Historically, small islands of Southeast Asia constituted hubs for fishing and trade and were used by seafarers as landmarks for navigation and as fresh water sources. They were part of a wider circulation of marine goods like tortoiseshell, sea urchin, snail, sea cucumber, bird’s nest, fish sauce, cotton and silver that took place in the eighteenth and nineteenth centuries along less frequented maritime routes in the region. Today, these islands constitute important markers of oceanic sovereignty but also climate change. The singularity and connectedness of those islands are displayed in human-caused changes (e.g. rising sea level, plastic pollution, ocean acidification; deforestation, draught) but simultaneously refuted by maritime disputes, militarization, and neoliberal politics. The historically recent legal regime of Exclusive Economic Zones (EEZs) allows coastal countries to extend territorial sovereignty to claim erstwhile high seas as exclusive state property, which can subsequently be privatized.

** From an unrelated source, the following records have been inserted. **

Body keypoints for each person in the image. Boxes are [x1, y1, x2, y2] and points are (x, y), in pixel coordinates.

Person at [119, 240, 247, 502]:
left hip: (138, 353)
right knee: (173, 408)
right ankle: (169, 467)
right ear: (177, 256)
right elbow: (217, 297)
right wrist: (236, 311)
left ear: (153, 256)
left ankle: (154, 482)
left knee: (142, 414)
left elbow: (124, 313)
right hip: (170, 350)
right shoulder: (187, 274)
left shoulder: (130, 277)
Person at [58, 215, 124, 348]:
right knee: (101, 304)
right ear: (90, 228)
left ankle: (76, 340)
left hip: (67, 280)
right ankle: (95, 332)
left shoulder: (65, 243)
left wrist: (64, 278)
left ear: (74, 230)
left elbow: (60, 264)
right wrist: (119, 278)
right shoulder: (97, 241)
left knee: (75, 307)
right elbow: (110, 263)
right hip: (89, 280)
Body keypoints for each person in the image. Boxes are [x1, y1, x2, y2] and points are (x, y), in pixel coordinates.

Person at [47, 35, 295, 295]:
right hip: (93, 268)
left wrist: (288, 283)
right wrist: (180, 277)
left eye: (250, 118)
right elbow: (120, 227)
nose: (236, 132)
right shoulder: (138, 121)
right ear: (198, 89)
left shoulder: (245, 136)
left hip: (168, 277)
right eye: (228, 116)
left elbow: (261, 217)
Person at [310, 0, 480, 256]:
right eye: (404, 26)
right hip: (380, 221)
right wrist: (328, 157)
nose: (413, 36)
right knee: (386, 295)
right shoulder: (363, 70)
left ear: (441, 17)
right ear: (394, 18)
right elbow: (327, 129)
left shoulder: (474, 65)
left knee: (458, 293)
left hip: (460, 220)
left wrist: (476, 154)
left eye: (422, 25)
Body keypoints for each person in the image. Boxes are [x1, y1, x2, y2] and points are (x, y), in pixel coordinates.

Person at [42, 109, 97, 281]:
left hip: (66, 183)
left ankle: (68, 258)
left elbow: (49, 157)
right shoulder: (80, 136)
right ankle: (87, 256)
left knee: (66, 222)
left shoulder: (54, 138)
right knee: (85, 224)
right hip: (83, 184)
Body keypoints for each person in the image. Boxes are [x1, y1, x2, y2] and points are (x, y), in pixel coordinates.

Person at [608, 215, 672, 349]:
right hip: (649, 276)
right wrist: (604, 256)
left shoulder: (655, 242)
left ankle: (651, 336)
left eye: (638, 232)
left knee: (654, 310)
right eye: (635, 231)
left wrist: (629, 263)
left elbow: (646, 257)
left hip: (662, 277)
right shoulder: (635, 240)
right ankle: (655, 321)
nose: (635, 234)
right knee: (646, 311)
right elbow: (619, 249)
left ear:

The disputed South China Sea was for example until the late 20th century a zone of ethnic fluidity, maritime connection, and marine resource commons. Legal regimes such as EEZs are the result of Western geographical imaginaries, which became hegemonic on a universal scale, as brought out in analytical frameworks such as the ‘Black Atlantic’ or ‘North-Atlantic Universals´, erasing local histories while vernacularizing European land-based immobile categories. Taking the singularity of the ‘sea’ as a starting point, this proposal foregrounds the islands, beyond territorially bounded nation-states and homogenous national histories. It invites paper contributions that combine the analysis of the marine environment with a focus on maritime connections and movements of humans and their interactions with the islands and seas, conceiving of the marine ecology as a space of anthropogenic interference with natural processes. In this way, the panel empirically and theoretically shows that islands are not a marginal or peripheral, but important vectors in global connections and globalization, both historically and to this day.